#### [Source document]
This year’s Special Offering theme for Reconciliation Ministry is the second in a three-part series entitled “Be Reconciled: Move, Heal, Bound Together.” These are simple words describing incredibly worthwhile and hard work. The message of Christ consistently beckons us toward each other, pushing our notions of what it means to live as the one body of Christ. “…First go and be reconciled to them; then come and offer your gift.” (Matthew 24) Or, “You shall love your neighbor as yourself. On this hangs all the law and the prophets.” (Mathew 39 -40) Throughout our faith tradition, Christians have been called to move against our nature to be at enmity with one another. We are admittedly a counter-cultural movement.
So we find today Disciples in Ferguson, meeting in serious dialogue to learn and to act together to confront the conditions that uncovered a chasm of racial divide and inequity in their community and beyond. These conversations have been uncomfortable yet movement and progress are occurring. Within numerous settings of our churches and the communities where we serve, intercultural and interfaith partnerships are advancing advocacy for neighbors historically underserved by policies and practices that perpetuate poverty and hopelessness. The Moral Monday movement, founded by Disciple pastor William Barber III, has led to a peoples’ movement that interrogates who we say we are and what we are called to do. Pastors in Kansas City, Missouri continue hold sway over oppressive wage and lending practices decisions after having forged relationships with community leaders and policy makers.

#### [Input rows]
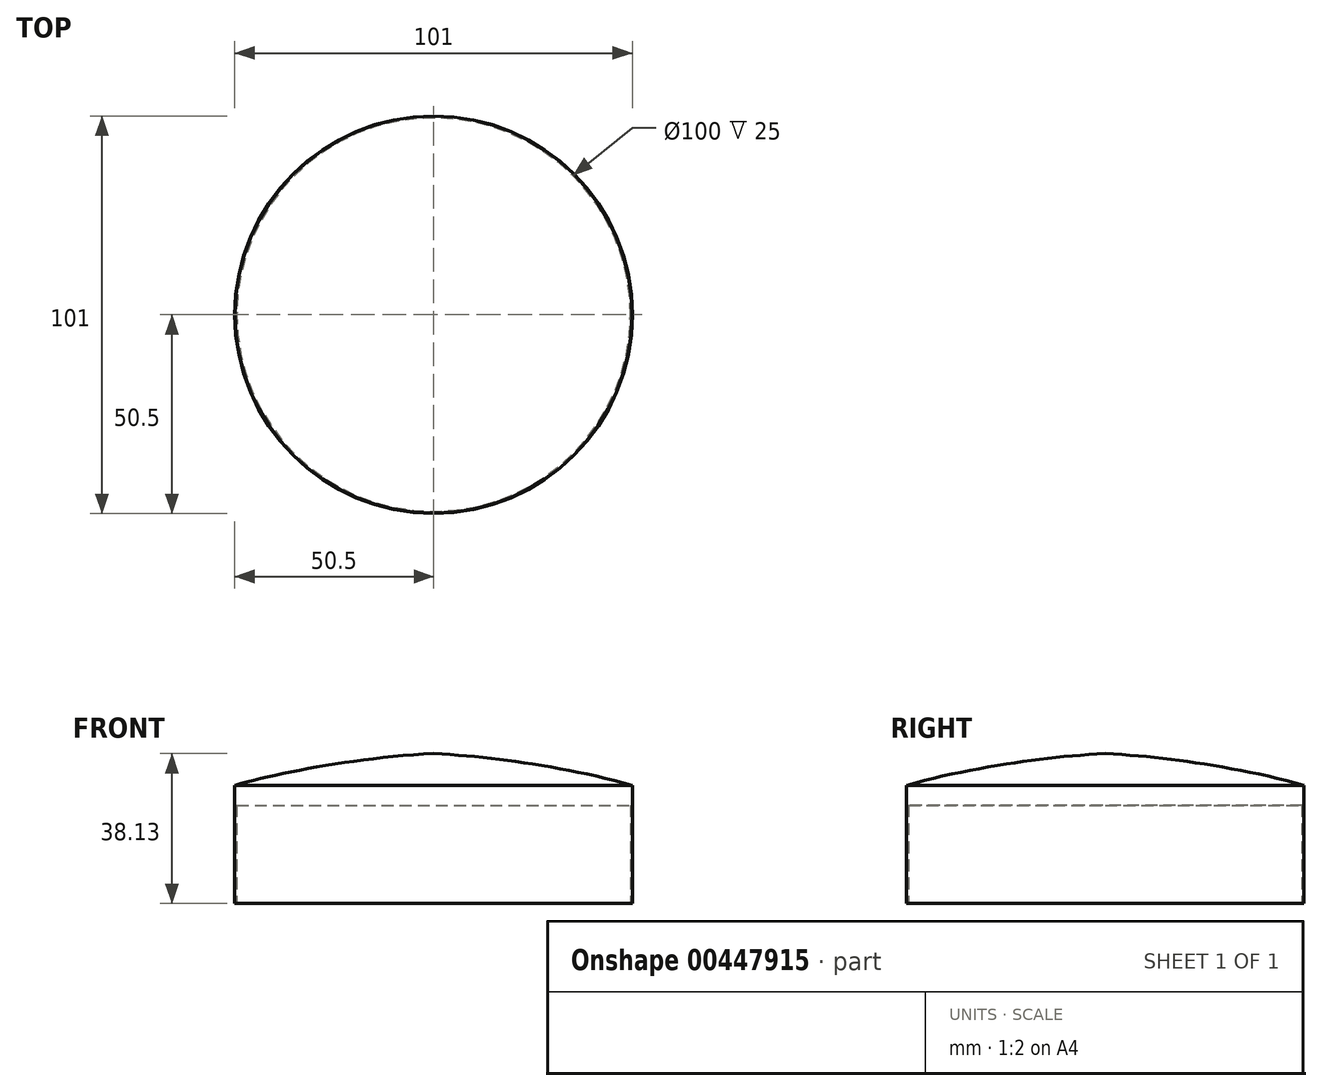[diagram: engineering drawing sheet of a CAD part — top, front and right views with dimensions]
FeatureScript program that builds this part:
annotation { "Feature Type Name" : "Feature", "Feature Type Description" : "" }
export const myFeature = defineFeature(function(context is Context, id is Id, definition is map)
    precondition{}
    {
        {
            var Q0;
            Q0=qCreatedBy(makeId("Top.planeOp"),FACE);
            var sketch = newSketch(context, id + "F0", { "sketchPlane" : qUnion([Q0])});
            skCircle(sketch, "E0", {"center": v(0, 0) * mm, "radius": 50.5 * mm});
            skSolve(sketch);
        }
        {
            var Q0;
            Q0=makeQuery(id+"F0.imprint","IMPRINT",FACE,{"disambiguationData":[TD([[makeQuery(id+"F0.imprint","IMPRINT",EDGE,{"derivedFrom":sQuery(id+"F0.wireOp",EDGE,"E0")}),1.0]])]});
            extrude(context, id + "F1", {"entities" : qUnion([Q0]), "depth" : 30 * mm});
        }
        {
            var Q0;
            Q0=makeQuery(id+"F1.opExtrude","CAP_FACE",FACE,{"disambiguationData":[OSD([sQuery(id+"F0.wireOp",EDGE,"E0")])],"isStart":true});
            var sketch = newSketch(context, id + "F2", { "sketchPlane" : qUnion([Q0])});
            skCircle(sketch, "E1", {"center": v(0, 0) * mm, "radius": 50 * mm});
            skSolve(sketch);
        }
        {
            var Q0;
            Q0 = qSketchRegion(id + "F2", true);
            extrude(context, id + "F3", {"entities" : qUnion([Q0]), "operationType" : NewBodyOperationType.REMOVE, "oppositeDirection" : true, "depth" : 25 * mm});
        }
        {
            var Q0;
            Q0=qCreatedBy(makeId("Front.planeOp"),FACE);
            var sketch = newSketch(context, id + "F4", { "sketchPlane" : qUnion([Q0])});
            skLineSegment(sketch, "E2", {"start": v(-50.42, 30.05) * mm, "end": v(0, 30.05) * mm});
            skLineSegment(sketch, "E3", {"start": v(0, 30.05) * mm, "end": v(0, 38.13) * mm});
            skFitSpline(sketch, "E4", {"points": [v(-50.42, 30.05) * mm, v(0, 38.13) * mm], "startDerivative": vector(32.81, 9.57) * mm, "endDerivative": vector(59.4, 3.08) * mm});
            skSolve(sketch);
        }
        {
            var Q0;
            Q0 = qSketchRegion(id + "F4", true);
            var Q1;
            Q1=sQuery(id+"F4.wireOp",EDGE,"E3");
            revolve(context, id + "F5", {"entities" : qUnion([Q0]), "axis" : qUnion([Q1]), "revolveType" : RevolveType.FULL});
        }
    });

#### [Problems to work on]
(1) In the passage on Reconciliation Ministry, who founded the Moral Monday movement?
(2) Copy out each line of the listing that contains the string "FACE". Case matters.
The passage and the listing come from separate, unrelated sources.

#### [Response list]
(1) Disciple pastor William Barber III.

(2)
            Q0=qCreatedBy(makeId("Top.planeOp"),FACE);
            Q0=makeQuery(id+"F0.imprint","IMPRINT",FACE,{"disambiguationData":[TD([[makeQuery(id+"F0.imprint","IMPRINT",EDGE,{"derivedFrom":sQuery(id+"F0.wireOp",EDGE,"E0")}),1.0]])]});
            Q0=makeQuery(id+"F1.opExtrude","CAP_FACE",FACE,{"disambiguationData":[OSD([sQuery(id+"F0.wireOp",EDGE,"E0")])],"isStart":true});
            Q0=qCreatedBy(makeId("Front.planeOp"),FACE);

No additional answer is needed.